0:48:28.2 Rhiannon: Pulling for you, bro.

0:48:35.9 Peter: Next week we are dropping the recording of our live show from just a couple of weeks ago in Oakland, California. I think I can say for all of us that it was the best experience of our lives. Follow us on Twitter @fivefourpod. Subscribe to our Patreon, Check out for really the only left-leaning Supreme Court commentary in the game, or at least in the written game. And if you want to contribute to Balls and Strikes, you can just pitch Jay and he'll throw some Soros money at you, and it's all good.

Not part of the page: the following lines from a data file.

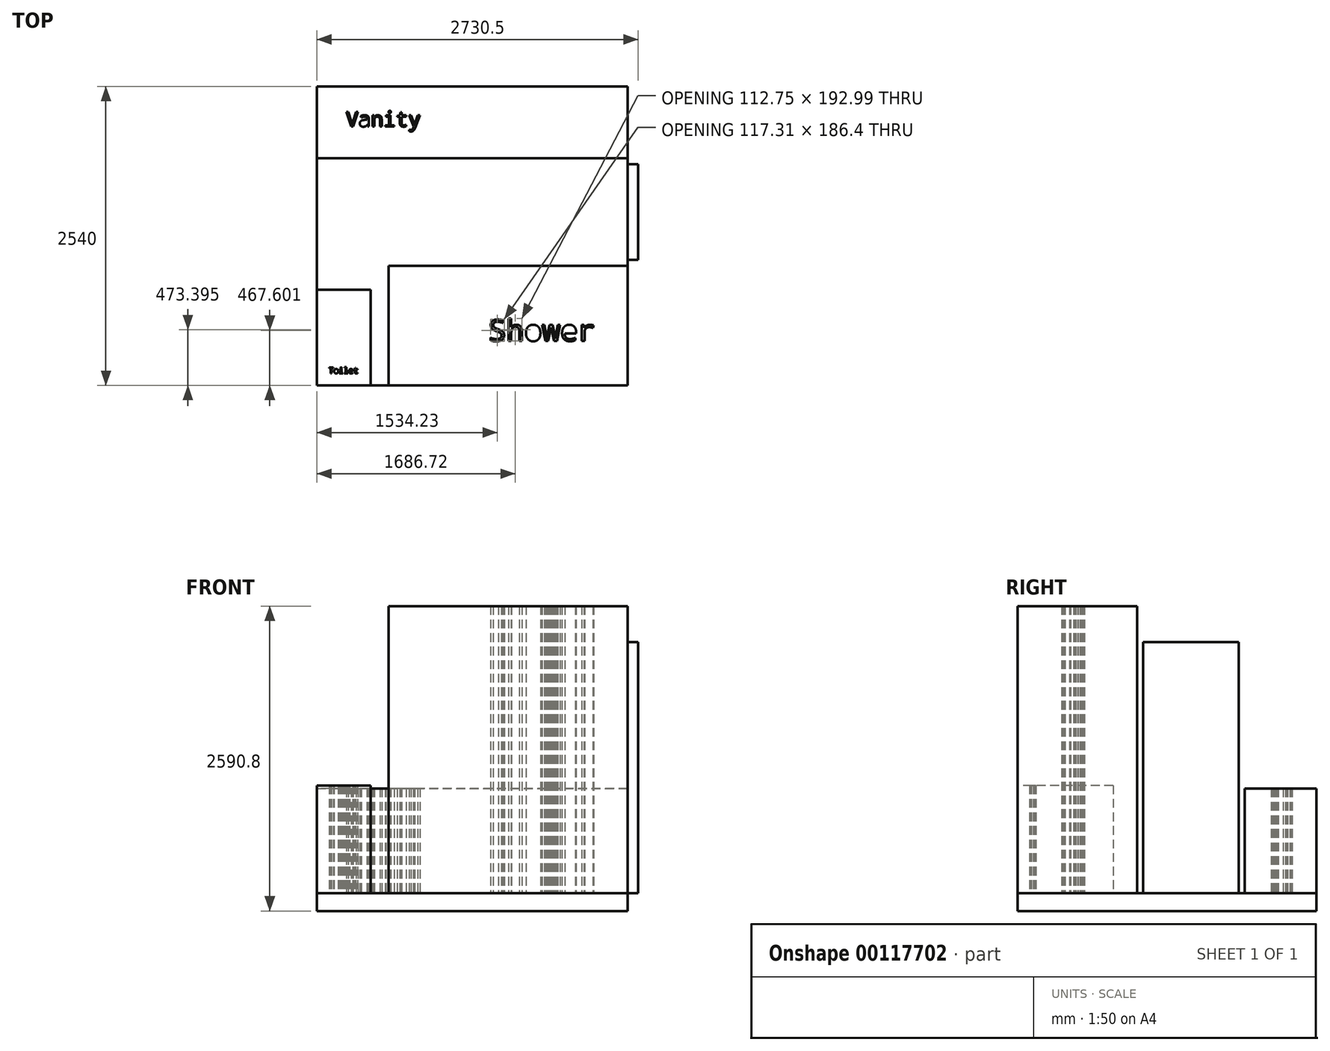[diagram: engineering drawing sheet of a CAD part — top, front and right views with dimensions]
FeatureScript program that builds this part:
annotation { "Feature Type Name" : "Feature", "Feature Type Description" : "" }
export const myFeature = defineFeature(function(context is Context, id is Id, definition is map)
    precondition{}
    {
        {
            var Q0;
            Q0=qCreatedBy(makeId("Top.planeOp"),FACE);
            var sketch = newSketch(context, id + "F0", { "sketchPlane" : qUnion([Q0])});
            skLineSegment(sketch, "E0.bottom", {"start": v(1320.8, 1270) * mm, "end": v(-1320.8, 1270) * mm});
            skLineSegment(sketch, "E0.top", {"start": v(1320.8, -1270) * mm, "end": v(-1320.8, -1270) * mm});
            skLineSegment(sketch, "E0.left", {"start": v(1320.8, 1270) * mm, "end": v(1320.8, -1270) * mm});
            skLineSegment(sketch, "E0.right", {"start": v(-1320.8, 1270) * mm, "end": v(-1320.8, -1270) * mm});
            skPoint(sketch, "E0.middle", {"position": v(0, 0) * mm});
            skSolve(sketch);
        }
        {
            var Q0;
            Q0=makeQuery(id+"F0.imprint","IMPRINT",FACE,{"disambiguationData":[TD([[makeQuery(id+"F0.imprint","IMPRINT",EDGE,{"derivedFrom":sQuery(id+"F0.wireOp",EDGE,"E0.bottom")}),1.0]])]});
            var sketch = newSketch(context, id + "F1", { "sketchPlane" : qUnion([Q0])});
            skLineSegment(sketch, "E1.bottom", {"start": v(-1320.8, -1270) * mm, "end": v(-863.6, -1270) * mm});
            skLineSegment(sketch, "E1.top", {"start": v(-1320.8, -457.2) * mm, "end": v(-863.6, -457.2) * mm});
            skLineSegment(sketch, "E1.left", {"start": v(-1320.8, -1270) * mm, "end": v(-1320.8, -457.2) * mm});
            skLineSegment(sketch, "E1.right", {"start": v(-863.6, -1270) * mm, "end": v(-863.6, -457.2) * mm});
            skLineSegment(sketch, "E2", {"start": v(-1320.8, -1270) * mm, "end": v(-1219.2, -1270) * mm, "construction": true});
            skLineSegment(sketch, "E3", {"start": v(-1219.2, -1270) * mm, "end": v(-1219.2, -1168.4) * mm, "construction": true});
            skLineSegment(sketch, "E4", {"start": v(-1320.8, -457.2) * mm, "end": v(-1219.2, -457.2) * mm, "construction": true});
            skText(sketch, "E5", { "text": "Toilet", "fontName": "DroidSansMono.ttf"});
            const initialGuessF1  = {"E5": [-1.2192, -1.1684, 1, 0, 0.05008]};
            skSetInitialGuess(sketch, initialGuessF1);
            skSolve(sketch);
        }
        {
            var Q0;
            Q0=makeQuery(id+"F0.imprint","IMPRINT",FACE,{"disambiguationData":[TD([[makeQuery(id+"F0.imprint","IMPRINT",EDGE,{"derivedFrom":sQuery(id+"F0.wireOp",EDGE,"E0.bottom")}),1.0]])]});
            var sketch = newSketch(context, id + "F2", { "sketchPlane" : qUnion([Q0])});
            skLineSegment(sketch, "E6.bottom", {"start": v(-1320.8, 1270) * mm, "end": v(1320.8, 1270) * mm});
            skLineSegment(sketch, "E6.top", {"start": v(-1320.8, 660.4) * mm, "end": v(1320.8, 660.4) * mm});
            skLineSegment(sketch, "E6.left", {"start": v(-1320.8, 1270) * mm, "end": v(-1320.8, 660.4) * mm});
            skLineSegment(sketch, "E6.right", {"start": v(1320.8, 1270) * mm, "end": v(1320.8, 660.4) * mm});
            skText(sketch, "E7", { "text": "Vanity", "fontName": "DroidSansMono.ttf"});
            const initialGuessF2  = {"E7": [-1.07314, 0.9299, 1, 0, 0.127]};
            skSetInitialGuess(sketch, initialGuessF2);
            skSolve(sketch);
        }
        {
            var Q0;
            Q0=makeQuery(id+"F0.imprint","IMPRINT",FACE,{"disambiguationData":[TD([[makeQuery(id+"F0.imprint","IMPRINT",EDGE,{"derivedFrom":sQuery(id+"F0.wireOp",EDGE,"E0.bottom")}),1.0]])]});
            var sketch = newSketch(context, id + "F3", { "sketchPlane" : qUnion([Q0])});
            skLineSegment(sketch, "E8", {"start": v(1320.8, 660.4) * mm, "end": v(1320.8, 609.6) * mm, "construction": true});
            skLineSegment(sketch, "E9.bottom", {"start": v(1320.8, 609.6) * mm, "end": v(1409.7, 609.6) * mm});
            skLineSegment(sketch, "E9.top", {"start": v(1320.8, -203.2) * mm, "end": v(1409.7, -203.2) * mm});
            skLineSegment(sketch, "E9.left", {"start": v(1320.8, 609.6) * mm, "end": v(1320.8, -203.2) * mm});
            skLineSegment(sketch, "E9.right", {"start": v(1409.7, 609.6) * mm, "end": v(1409.7, -203.2) * mm});
            skSolve(sketch);
        }
        {
            var Q0;
            Q0=makeQuery(id+"F0.imprint","IMPRINT",FACE,{"disambiguationData":[TD([[makeQuery(id+"F0.imprint","IMPRINT",EDGE,{"derivedFrom":sQuery(id+"F0.wireOp",EDGE,"E0.bottom")}),1.0]])]});
            var sketch = newSketch(context, id + "F4", { "sketchPlane" : qUnion([Q0])});
            skLineSegment(sketch, "E10.bottom", {"start": v(-711.2, -254) * mm, "end": v(1320.8, -254) * mm});
            skLineSegment(sketch, "E10.top", {"start": v(-711.2, -1270) * mm, "end": v(1320.8, -1270) * mm});
            skLineSegment(sketch, "E10.left", {"start": v(-711.2, -254) * mm, "end": v(-711.2, -1270) * mm});
            skLineSegment(sketch, "E10.right", {"start": v(1320.8, -254) * mm, "end": v(1320.8, -1270) * mm});
            skLineSegment(sketch, "E11", {"start": v(1320.8, -203.2) * mm, "end": v(1320.8, -279.4) * mm, "construction": true});
            skText(sketch, "E12", { "text": "Shower", "fontName": "DroidSansMono.ttf"});
            const initialGuessF4  = {"E12": [0.13727, -0.8931, 1, 0, 0.18287]};
            skSetInitialGuess(sketch, initialGuessF4);
            skSolve(sketch);
        }
        {
            var Q0;
            Q0 = qSketchRegion(id + "F2", true);
            extrude(context, id + "F5", {"entities" : qUnion([Q0]), "depth" : 889 * mm});
        }
        {
            var Q0;
            {var subQ2=sQuery(id+"F3.wireOp",EDGE,"E9.left");Q0=makeQuery(id+"F3.imprint","IMPRINT",FACE,{"disambiguationData":[TD([[makeQuery(id+"F3.imprint","IMPRINT",EDGE,{"derivedFrom":subQ2}),-1.0]])]});}
            var Q1;
            Q1 = qSketchRegion(id + "F0", true);
            extrude(context, id + "F6", {"entities" : qUnion([Q0, Q1]), "oppositeDirection" : true, "depth" : 152.4 * mm});
        }
        {
            var Q0;
            Q0 = qSketchRegion(id + "F4", true);
            extrude(context, id + "F7", {"entities" : qUnion([Q0]), "depth" : 2438.4 * mm});
        }
        {
            var Q0;
            Q0 = qSketchRegion(id + "F1", true);
            extrude(context, id + "F8", {"entities" : qUnion([Q0]), "depth" : 914.4 * mm});
        }
        {
            var Q0;
            Q0 = qSketchRegion(id + "F3", true);
            extrude(context, id + "F9", {"entities" : qUnion([Q0]), "depth" : 2133.6 * mm});
        }
    });
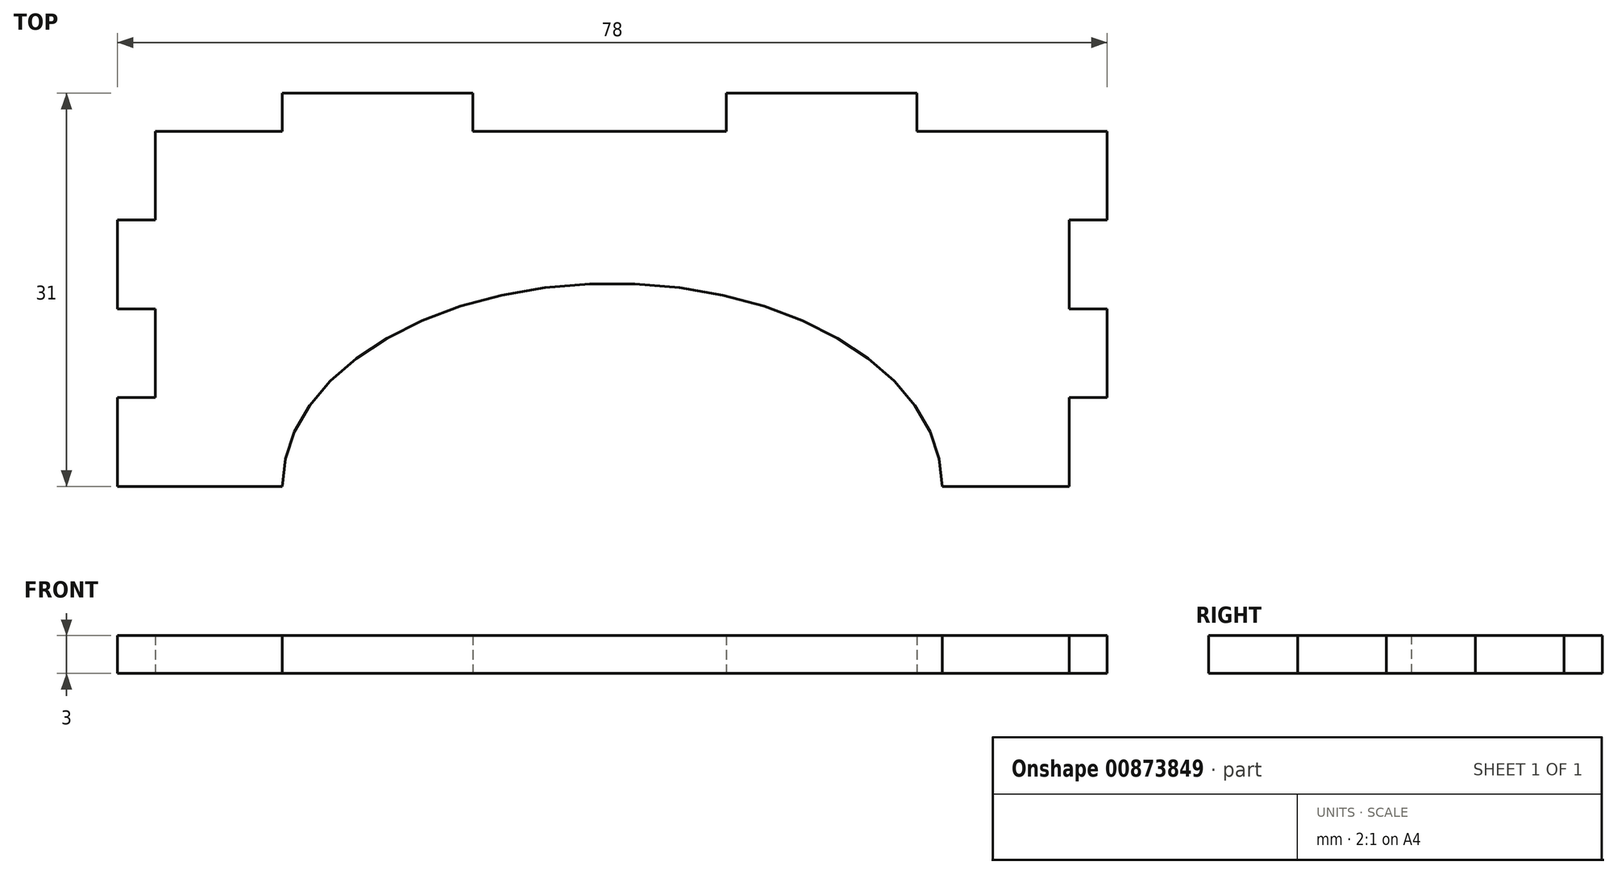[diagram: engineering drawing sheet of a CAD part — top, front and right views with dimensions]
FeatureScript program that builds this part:
annotation { "Feature Type Name" : "Feature", "Feature Type Description" : "" }
export const myFeature = defineFeature(function(context is Context, id is Id, definition is map)
    precondition{}
    {
        {
            var Q0;
            Q0=qCreatedBy(makeId("Top.planeOp"),FACE);
            var sketch = newSketch(context, id + "F0", { "sketchPlane" : qUnion([Q0])});
            skLineSegment(sketch, "E0.bottom", {"start": v(-36, 0) * mm, "end": v(-26, 0) * mm});
            skLineSegment(sketch, "E0.top", {"start": v(-39, -28) * mm, "end": v(-26, -28) * mm});
            skLineSegment(sketch, "E0.left", {"start": v(-39, -7) * mm, "end": v(-39, -14) * mm});
            skLineSegment(sketch, "E0.right", {"start": v(39, 0) * mm, "end": v(39, -7) * mm});
            skEllipticalArc(sketch, "E1", {});
            skLineSegment(sketch, "E2.trimOffspring", {"start": v(26, -28) * mm, "end": v(36, -28) * mm});
            skLineSegment(sketch, "E3", {"start": v(39, -7) * mm, "end": v(36, -7) * mm});
            skLineSegment(sketch, "E4", {"start": v(36, -7) * mm, "end": v(36, -14) * mm});
            skLineSegment(sketch, "E5", {"start": v(36, -14) * mm, "end": v(39, -14) * mm});
            skLineSegment(sketch, "E6", {"start": v(-36, 0) * mm, "end": v(-36, -7) * mm});
            skLineSegment(sketch, "E7", {"start": v(-36, -7) * mm, "end": v(-39, -7) * mm});
            skLineSegment(sketch, "E8.0.1.0", {"start": v(-36, -14) * mm, "end": v(-36, -21) * mm});
            skLineSegment(sketch, "E8.0.1.1", {"start": v(-36, -21) * mm, "end": v(-39, -21) * mm});
            skLineSegment(sketch, "E8.0.1.2", {"start": v(-39, -14) * mm, "end": v(-36, -14) * mm});
            skLineSegment(sketch, "E8.0.1.3", {"start": v(39, -21) * mm, "end": v(36, -21) * mm});
            skLineSegment(sketch, "E8.0.1.5", {"start": v(36, -21) * mm, "end": v(36, -28) * mm});
            skLineSegment(sketch, "E8.direction1", {"start": v(-39, -7) * mm, "end": v(-13, -7) * mm, "construction": true});
            skLineSegment(sketch, "E8.direction2", {"start": v(-39, -7) * mm, "end": v(-39, -14) * mm, "construction": true});
            skLineSegment(sketch, "E9.trimOffspring", {"start": v(-39, -21) * mm, "end": v(-39, -28) * mm});
            skLineSegment(sketch, "E10.trimOffspring", {"start": v(39, -14) * mm, "end": v(39, -21) * mm});
            skPoint(sketch, "E11.orphan", {"position": v(39, -28) * mm});
            skLineSegment(sketch, "E12", {"start": v(-26, 0) * mm, "end": v(-26, 3) * mm});
            skLineSegment(sketch, "E13", {"start": v(-26, 3) * mm, "end": v(-11, 3) * mm});
            skLineSegment(sketch, "E14", {"start": v(-11, 3) * mm, "end": v(-11, 0) * mm});
            skLineSegment(sketch, "E15", {"start": v(9, 0) * mm, "end": v(9, 3) * mm});
            skLineSegment(sketch, "E16", {"start": v(9, 3) * mm, "end": v(24, 3) * mm});
            skLineSegment(sketch, "E17", {"start": v(24, 3) * mm, "end": v(24, 0) * mm});
            skLineSegment(sketch, "E18.trimOffspring", {"start": v(24, 0) * mm, "end": v(39, 0) * mm});
            skLineSegment(sketch, "E19.trimOffspring", {"start": v(-11, 0) * mm, "end": v(9, 0) * mm});
            const initialGuessF0  = {"E1": [0, -0.028, -1, 0, 0.026, 0.016, 3.141592653589793, 0]};
            skSetInitialGuess(sketch, initialGuessF0);
            skSolve(sketch);
        }
        {
            var Q0;
            Q0 = qSketchRegion(id + "F0", true);
            extrude(context, id + "F1", {"entities" : qUnion([Q0]), "depth" : 3 * mm, "offsetDistance" : 25 * mm});
        }
    });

0:49:13.4 Jay Willis: Eat shit, Noah Feldman. [laughter] Thanks for having me, guys. Good to see you.

0:49:17.5 Michael: Bye, everybody.

0:49:19.3 Michael: 5-4 is presented by Prologue Projects. This episode was produced by Rachel Ward with editorial support from Leon Neyfakh and Andrew Parsons. Our production manager is Percia Verlin. Our artwork is by Teddy Blanks at Chips NY, and our theme song is by Spatial Relations.

0:49:43.1 Peter: Time is a goatse is a classic line. I almost feel like it's worth keeping in because the people that would be offended by it will have no idea what you just said.

0:49:53.4 Rhiannon: They don't know what it means.

0:49:54.7 Jay Willis: For those of you who don't know what goatse is, do google that.